» **Excerto do texto**
A Bacia do Mondego registou, entre outubro e fevereiro, o maior nível de precipitação dos últimos 75 anos, segundo dados hidrometeorológicos recentemente divulgados. O volume acumulado de chuva neste período superou significativamente a média histórica, colocando o atual ano hidrológico entre os mais chuvosos desde que há registos sistemáticos.
De acordo com especialistas em recursos hídricos, a sucessão de frentes atlânticas e episódios de chuva intensa contribuiu para a subida acentuada dos caudais dos principais cursos de água da região, incluindo o Rio Mondego. Em vários pontos da bacia, as estações meteorológicas assinalaram valores muito acima do normal para a época.
O aumento da precipitação teve impactos diretos no armazenamento das albufeiras, com níveis próximos da capacidade máxima em algumas infraestruturas. Autoridades locais reforçaram a monitorização das barragens e das zonas ribeirinhas, sobretudo nas áreas historicamente mais vulneráveis a cheias.
Apesar dos constrangimentos causados por inundações pontuais e condicionamentos à circulação rodoviária, os responsáveis sublinham que a reposição das reservas hídricas constitui um fator positivo, após períodos recentes marcados por seca severa.
Meteorologistas alertam, contudo, para a necessidade de manter vigilância, uma vez que a variabilidade climática tem provocado episódios extremos cada vez mais frequentes.
A evolução das condições atmosféricas nas próximas semanas será determinante para avaliar o impacto global deste período excecional na região Centro do país.

Entradas de dados recolhidas
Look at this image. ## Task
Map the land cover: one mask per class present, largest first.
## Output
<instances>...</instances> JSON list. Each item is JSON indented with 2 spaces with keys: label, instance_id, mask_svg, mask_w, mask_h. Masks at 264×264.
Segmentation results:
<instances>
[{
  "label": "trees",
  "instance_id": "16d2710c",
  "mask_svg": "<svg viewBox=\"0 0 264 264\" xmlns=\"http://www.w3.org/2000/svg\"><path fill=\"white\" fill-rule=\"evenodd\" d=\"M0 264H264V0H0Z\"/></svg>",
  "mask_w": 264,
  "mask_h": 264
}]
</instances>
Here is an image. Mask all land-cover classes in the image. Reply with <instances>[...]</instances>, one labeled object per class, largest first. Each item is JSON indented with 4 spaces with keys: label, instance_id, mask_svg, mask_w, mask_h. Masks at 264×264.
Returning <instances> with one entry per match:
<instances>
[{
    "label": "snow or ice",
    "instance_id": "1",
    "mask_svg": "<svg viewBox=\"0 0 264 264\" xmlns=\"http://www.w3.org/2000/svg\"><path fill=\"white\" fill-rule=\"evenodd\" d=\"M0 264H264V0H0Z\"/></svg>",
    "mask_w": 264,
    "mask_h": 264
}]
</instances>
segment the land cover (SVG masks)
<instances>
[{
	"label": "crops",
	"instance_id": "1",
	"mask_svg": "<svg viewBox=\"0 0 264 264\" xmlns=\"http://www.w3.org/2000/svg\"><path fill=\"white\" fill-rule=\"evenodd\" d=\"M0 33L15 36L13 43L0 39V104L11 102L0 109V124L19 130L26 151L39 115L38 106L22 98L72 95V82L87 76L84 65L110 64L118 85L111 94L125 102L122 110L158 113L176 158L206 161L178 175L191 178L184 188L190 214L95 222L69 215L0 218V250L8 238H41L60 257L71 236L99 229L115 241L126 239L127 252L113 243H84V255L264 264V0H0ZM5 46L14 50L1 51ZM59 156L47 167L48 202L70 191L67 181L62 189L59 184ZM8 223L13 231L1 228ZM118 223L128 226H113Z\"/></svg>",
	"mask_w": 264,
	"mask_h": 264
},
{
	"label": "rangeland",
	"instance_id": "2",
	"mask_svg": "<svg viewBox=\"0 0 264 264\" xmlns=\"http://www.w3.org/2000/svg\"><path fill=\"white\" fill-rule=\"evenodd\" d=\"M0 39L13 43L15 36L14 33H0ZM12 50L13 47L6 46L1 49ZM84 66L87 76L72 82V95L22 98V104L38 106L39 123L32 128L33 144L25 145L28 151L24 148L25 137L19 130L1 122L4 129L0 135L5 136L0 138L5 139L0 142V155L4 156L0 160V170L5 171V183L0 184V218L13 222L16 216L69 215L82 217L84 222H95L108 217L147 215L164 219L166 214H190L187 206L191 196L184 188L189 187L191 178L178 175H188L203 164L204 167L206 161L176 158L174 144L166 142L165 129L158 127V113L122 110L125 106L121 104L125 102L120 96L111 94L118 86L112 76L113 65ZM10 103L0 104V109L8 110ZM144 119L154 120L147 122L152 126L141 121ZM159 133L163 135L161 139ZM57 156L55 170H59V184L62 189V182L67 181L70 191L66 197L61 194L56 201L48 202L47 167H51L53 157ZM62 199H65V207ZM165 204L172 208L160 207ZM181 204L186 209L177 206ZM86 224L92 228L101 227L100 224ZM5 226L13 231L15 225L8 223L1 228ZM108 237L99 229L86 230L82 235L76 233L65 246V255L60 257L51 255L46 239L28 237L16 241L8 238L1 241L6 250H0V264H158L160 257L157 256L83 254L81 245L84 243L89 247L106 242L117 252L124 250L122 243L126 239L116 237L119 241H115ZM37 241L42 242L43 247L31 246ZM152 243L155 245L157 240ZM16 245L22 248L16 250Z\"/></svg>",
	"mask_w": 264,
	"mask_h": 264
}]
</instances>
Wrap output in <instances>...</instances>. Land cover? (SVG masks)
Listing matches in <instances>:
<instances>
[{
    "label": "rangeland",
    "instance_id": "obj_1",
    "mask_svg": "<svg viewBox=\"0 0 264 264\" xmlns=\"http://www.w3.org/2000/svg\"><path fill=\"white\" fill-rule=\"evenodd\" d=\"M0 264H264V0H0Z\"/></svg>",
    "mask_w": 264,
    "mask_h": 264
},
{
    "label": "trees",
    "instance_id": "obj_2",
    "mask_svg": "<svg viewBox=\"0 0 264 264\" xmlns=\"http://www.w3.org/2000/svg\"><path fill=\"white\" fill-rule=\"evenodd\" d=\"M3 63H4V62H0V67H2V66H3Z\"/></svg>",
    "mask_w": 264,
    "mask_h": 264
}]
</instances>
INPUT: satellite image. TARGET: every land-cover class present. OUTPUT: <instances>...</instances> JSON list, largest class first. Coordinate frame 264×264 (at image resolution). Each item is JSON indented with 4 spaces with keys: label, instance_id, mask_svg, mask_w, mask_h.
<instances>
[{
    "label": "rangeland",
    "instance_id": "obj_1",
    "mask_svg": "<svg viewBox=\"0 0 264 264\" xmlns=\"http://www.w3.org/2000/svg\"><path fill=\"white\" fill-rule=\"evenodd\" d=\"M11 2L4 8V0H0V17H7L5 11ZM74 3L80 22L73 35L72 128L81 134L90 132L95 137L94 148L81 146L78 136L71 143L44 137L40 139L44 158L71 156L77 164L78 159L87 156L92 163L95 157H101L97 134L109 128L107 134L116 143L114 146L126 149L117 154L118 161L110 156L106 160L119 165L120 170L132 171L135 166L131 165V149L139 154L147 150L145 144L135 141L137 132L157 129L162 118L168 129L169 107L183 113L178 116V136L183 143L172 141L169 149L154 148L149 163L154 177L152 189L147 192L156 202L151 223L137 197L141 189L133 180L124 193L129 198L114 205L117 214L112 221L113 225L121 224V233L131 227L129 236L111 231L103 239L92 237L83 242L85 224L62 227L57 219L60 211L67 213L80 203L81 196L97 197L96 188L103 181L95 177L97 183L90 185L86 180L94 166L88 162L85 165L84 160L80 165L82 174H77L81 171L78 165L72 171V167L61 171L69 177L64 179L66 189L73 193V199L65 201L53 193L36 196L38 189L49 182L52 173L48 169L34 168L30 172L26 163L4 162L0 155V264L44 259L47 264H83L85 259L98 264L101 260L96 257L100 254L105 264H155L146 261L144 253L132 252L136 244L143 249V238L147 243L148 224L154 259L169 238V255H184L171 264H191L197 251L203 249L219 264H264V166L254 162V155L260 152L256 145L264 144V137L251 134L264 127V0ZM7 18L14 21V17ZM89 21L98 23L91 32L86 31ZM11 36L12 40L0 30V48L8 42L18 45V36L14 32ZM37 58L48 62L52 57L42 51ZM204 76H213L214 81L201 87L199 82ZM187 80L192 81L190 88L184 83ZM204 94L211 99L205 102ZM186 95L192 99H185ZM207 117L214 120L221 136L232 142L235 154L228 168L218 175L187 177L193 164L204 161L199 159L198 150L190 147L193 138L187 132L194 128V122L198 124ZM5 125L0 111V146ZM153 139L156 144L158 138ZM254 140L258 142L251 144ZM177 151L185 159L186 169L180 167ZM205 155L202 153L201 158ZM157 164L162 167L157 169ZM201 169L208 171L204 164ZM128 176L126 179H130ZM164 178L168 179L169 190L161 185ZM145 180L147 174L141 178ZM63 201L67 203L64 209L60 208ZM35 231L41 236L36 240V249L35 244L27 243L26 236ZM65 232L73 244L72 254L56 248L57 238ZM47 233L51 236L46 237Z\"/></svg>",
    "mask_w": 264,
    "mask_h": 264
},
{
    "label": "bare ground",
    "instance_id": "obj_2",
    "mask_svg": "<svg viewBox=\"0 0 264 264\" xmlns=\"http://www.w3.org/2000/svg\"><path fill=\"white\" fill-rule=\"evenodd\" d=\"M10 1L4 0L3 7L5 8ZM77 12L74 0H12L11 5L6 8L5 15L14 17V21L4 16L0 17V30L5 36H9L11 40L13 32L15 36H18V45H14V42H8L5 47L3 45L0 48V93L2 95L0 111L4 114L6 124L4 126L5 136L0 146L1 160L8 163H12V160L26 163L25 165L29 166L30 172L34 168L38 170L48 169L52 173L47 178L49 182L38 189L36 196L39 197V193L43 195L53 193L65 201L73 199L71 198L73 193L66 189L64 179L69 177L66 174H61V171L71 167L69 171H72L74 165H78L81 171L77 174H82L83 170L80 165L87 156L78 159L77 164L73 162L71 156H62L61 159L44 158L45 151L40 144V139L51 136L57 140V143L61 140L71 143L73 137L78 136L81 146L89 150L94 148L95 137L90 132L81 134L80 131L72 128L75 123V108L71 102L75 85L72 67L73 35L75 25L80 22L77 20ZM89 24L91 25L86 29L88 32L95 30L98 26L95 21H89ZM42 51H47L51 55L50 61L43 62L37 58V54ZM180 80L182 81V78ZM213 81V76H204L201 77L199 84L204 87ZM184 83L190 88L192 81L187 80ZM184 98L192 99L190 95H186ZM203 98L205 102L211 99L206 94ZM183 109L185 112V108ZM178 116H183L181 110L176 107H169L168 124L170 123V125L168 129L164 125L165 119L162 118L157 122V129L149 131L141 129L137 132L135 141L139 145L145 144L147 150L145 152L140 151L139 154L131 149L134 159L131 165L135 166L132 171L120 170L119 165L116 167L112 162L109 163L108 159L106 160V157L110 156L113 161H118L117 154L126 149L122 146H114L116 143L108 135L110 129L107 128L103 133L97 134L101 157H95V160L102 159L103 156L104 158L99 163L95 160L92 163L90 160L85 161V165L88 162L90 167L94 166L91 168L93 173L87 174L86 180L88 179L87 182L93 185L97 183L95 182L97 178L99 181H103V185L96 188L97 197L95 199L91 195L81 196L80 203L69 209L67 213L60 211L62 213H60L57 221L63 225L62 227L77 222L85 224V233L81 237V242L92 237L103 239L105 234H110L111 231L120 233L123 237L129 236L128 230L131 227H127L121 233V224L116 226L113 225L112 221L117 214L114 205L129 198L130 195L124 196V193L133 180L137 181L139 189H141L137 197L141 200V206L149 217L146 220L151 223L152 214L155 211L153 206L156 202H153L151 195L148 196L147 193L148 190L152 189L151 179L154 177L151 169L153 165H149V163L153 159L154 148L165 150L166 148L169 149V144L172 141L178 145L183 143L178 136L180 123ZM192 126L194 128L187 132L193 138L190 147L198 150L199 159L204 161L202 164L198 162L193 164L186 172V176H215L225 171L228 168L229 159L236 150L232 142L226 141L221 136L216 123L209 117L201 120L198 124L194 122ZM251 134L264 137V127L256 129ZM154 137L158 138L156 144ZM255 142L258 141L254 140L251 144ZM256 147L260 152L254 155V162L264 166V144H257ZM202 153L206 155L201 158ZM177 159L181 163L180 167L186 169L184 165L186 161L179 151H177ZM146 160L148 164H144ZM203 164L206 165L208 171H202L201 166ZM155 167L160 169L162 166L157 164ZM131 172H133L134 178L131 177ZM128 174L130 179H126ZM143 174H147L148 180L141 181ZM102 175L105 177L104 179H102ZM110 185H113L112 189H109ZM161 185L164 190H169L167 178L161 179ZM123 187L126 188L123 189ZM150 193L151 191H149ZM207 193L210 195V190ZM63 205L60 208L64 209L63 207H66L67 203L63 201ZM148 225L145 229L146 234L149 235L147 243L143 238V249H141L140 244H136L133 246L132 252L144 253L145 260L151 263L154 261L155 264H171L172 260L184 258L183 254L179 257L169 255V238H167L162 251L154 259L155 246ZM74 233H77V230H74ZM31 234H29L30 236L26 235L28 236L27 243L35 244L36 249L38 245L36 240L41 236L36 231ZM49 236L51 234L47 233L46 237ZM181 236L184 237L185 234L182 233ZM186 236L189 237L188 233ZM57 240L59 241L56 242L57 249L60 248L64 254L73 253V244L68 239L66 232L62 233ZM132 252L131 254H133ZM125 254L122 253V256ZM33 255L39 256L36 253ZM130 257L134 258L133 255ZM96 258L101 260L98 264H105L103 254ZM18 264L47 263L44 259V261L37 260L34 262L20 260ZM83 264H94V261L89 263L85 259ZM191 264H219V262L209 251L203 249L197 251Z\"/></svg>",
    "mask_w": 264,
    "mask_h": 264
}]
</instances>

» **Exercício**
Responda a estas perguntas sobre o texto da chuva na Bacia do Mondego:
1. Entre que meses se registou o maior nível de precipitação dos últimos 75 anos?
2. Que rio é referido entre os principais cursos de água da região?
3. O que marcou os períodos recentes antes da reposição das reservas de água?

» **Resposta do exercício**
1. Entre outubro e fevereiro.
2. O Rio Mondego.
3. Uma seca severa.